Ну, хорошо, мы опытные профессионалы, мы и это предвидим, и заранее подкрадываемся так, чтобы даже если и ошибешься, то удар будет легким толчком. Все посадки и так на пятерку, но Леша долго переживал: перегрузка 1,4 – верхний предел пятерки, а ведь он – Мастер, ас.
Но – дошло. И третью в этот день посадку я выполнил нормально, взяв управление у Леши и выравнивая, как мне казалось, чуть выше.
18.05. Как всегда после бессонной ночи. См. запись за 12-е число. Всё один к одному, только в Актюбинске уже стояли первые для нас в этом сезоне грозы, которые мы без труда обошли.
Выруливал ночью в Актюбинске, в темноте неосвещенного перрона, дал газку, прежде чем S-образным маневром вырулить на ось рулежной дорожки, все как обычно.

* * *

**Задание 1:** Верните без изменений отрывок фрагмента документа от слов «Но – дошло.» до слов «без труда обошли.» включительно.
**Задание 2:** Перескажите короче абзац фрагмента документа, начинающийся словами «18.05. Как всегда после бессонной ночи», сохранив его основные факты.
**Задание 3:** Продолжите фрагмент документа, описывающий полёты, с того места, где он заканчивается.
Приведённые далее данные представляют собой отдельный материал.

**Фрагмент данных:**
* * *

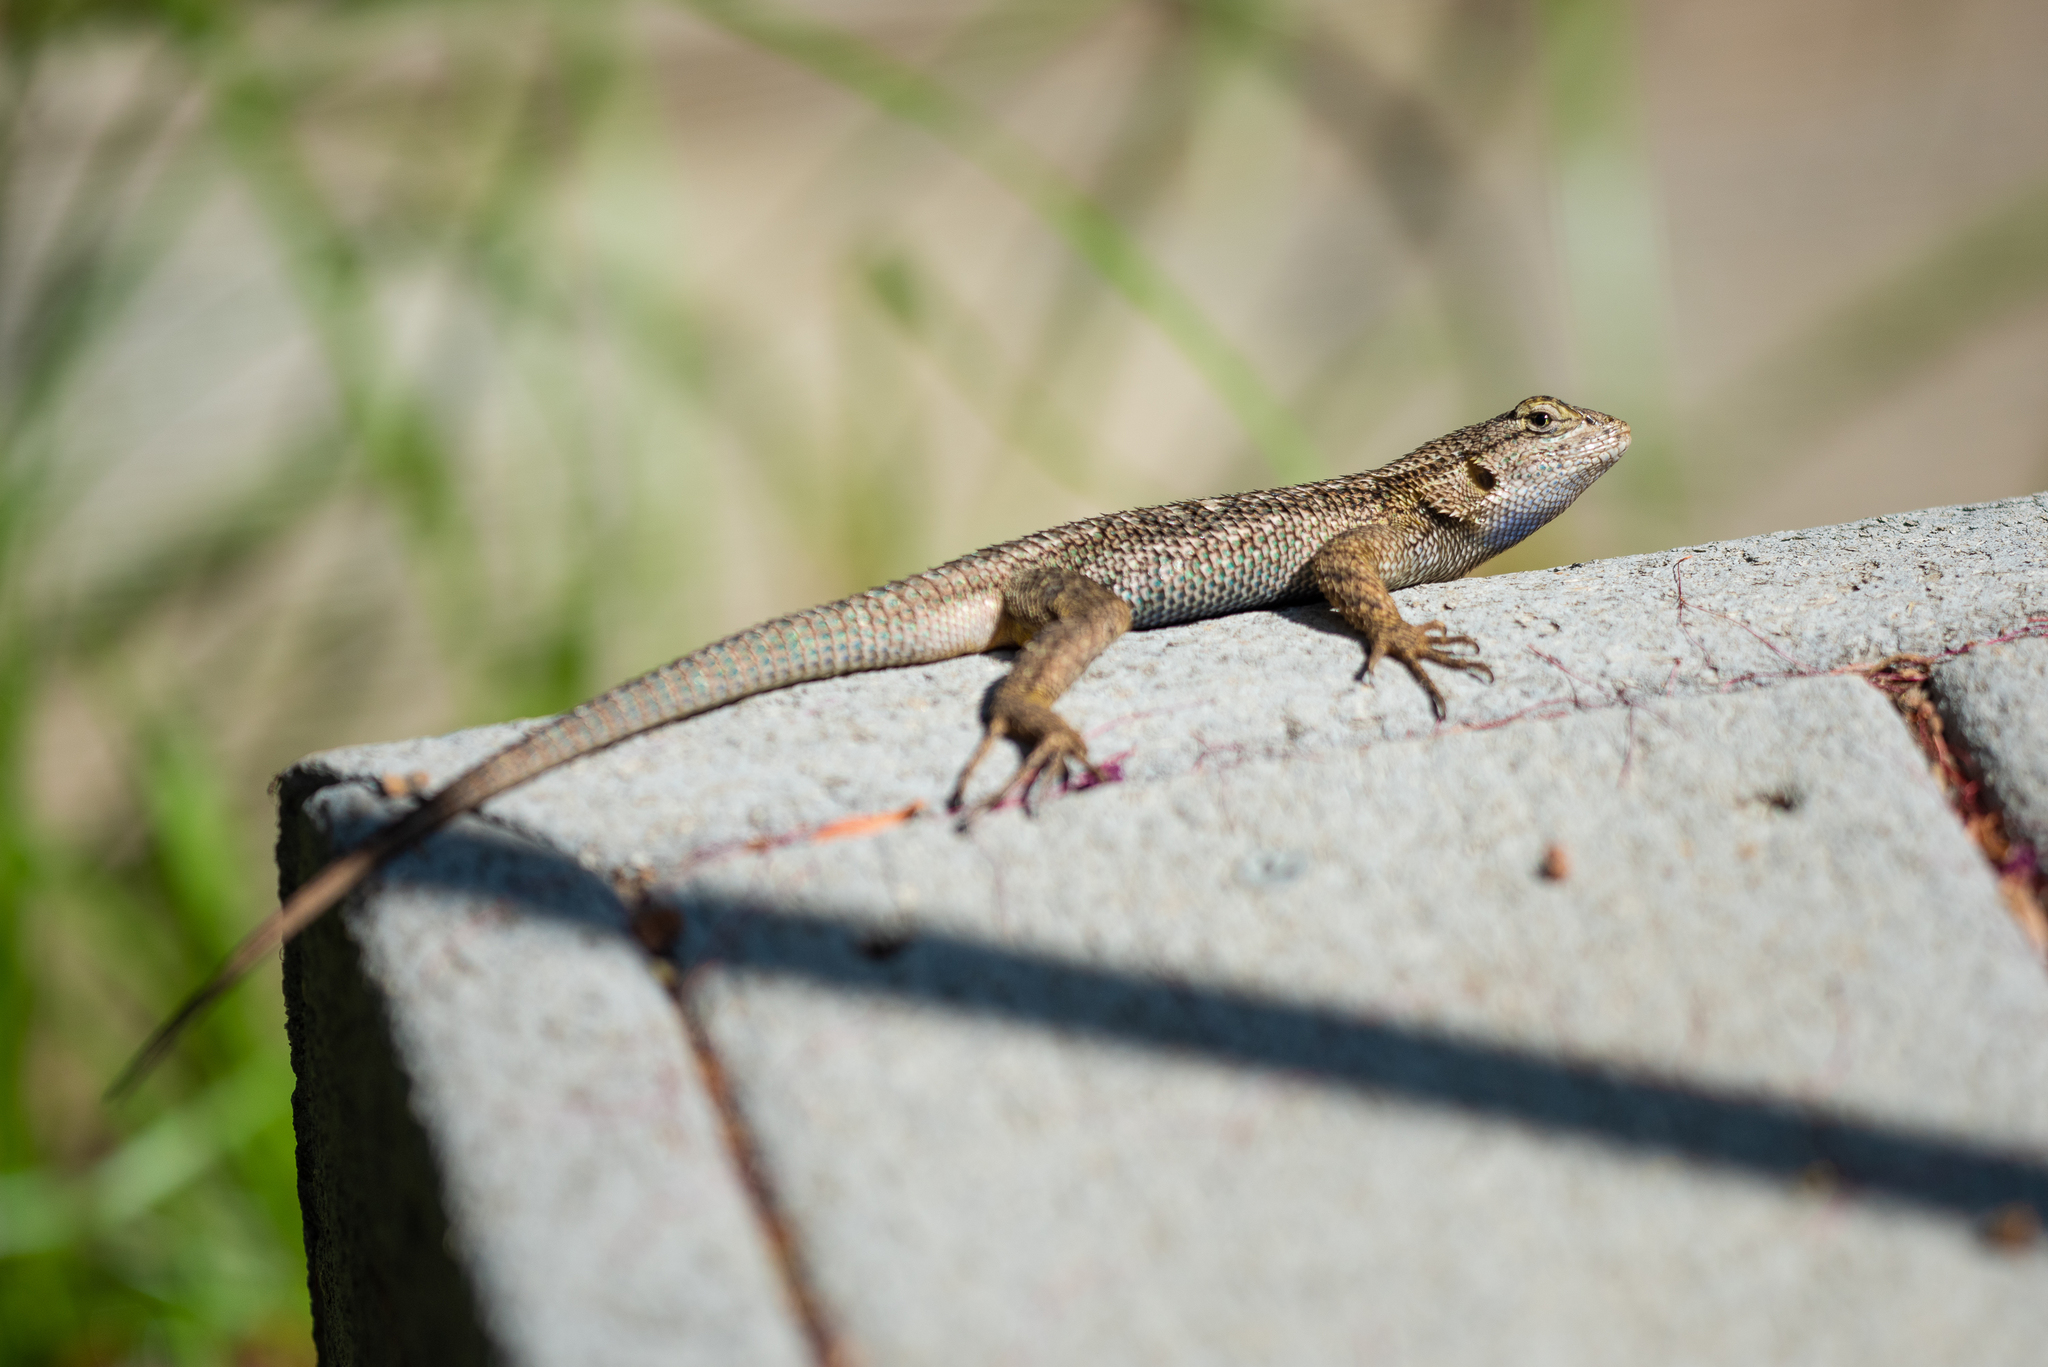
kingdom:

* * *

**Ответ 1:**
Но – дошло. И третью в этот день посадку я выполнил нормально, взяв управление у Леши и выравнивая, как мне казалось, чуть выше.
18.05. Как всегда после бессонной ночи. См. запись за 12-е число. Всё один к одному, только в Актюбинске уже стояли первые для нас в этом сезоне грозы, которые мы без труда обошли.

**Ответ 2:** 18.05 полёт снова был после бессонной ночи и прошёл так же, как 12-го. Отличие одно: в Актюбинске стояли первые в этом сезоне грозы, и их без труда обошли.

**Ответ 3:**
Вдруг кто-то резво запросил у диспетчера, какой это борт выруливает сейчас. Я отозвался сам: вдруг кто-то что-то заметил – неисправность, пламя, дверь не закрыта, что-то упало с машины, – короче, такие случаи бывают, и мы друг другу подсказываем, упреждаем.
Неизвестный начал меня оттягивать, что я, мол, «сильно газовал». Я спросил, не сделал ли я ему чего своей струей. Он угрожающе спросил еще раз номер борта и чье управление; я вежливо ответил. Еще раз переспросил его, не сделал ли какого вреда, на что он небрежно отпустил меня: лети, мол, и жди тыкву.
Неудобно было посылать коллегу в эфире на три буквы, а надо бы.
Мне диспетчер разрешил запуск и выруливание, техник визуально тоже разрешил, причем, связь с техником была не через шнур СПУ, а по радиостанции; мог бы предупредить меня, если чего, уже в процессе руления. Глаз сзади у меня нет; стоят какие-то самолеты сзади в темноте, железный ряд, ответственность несет земля.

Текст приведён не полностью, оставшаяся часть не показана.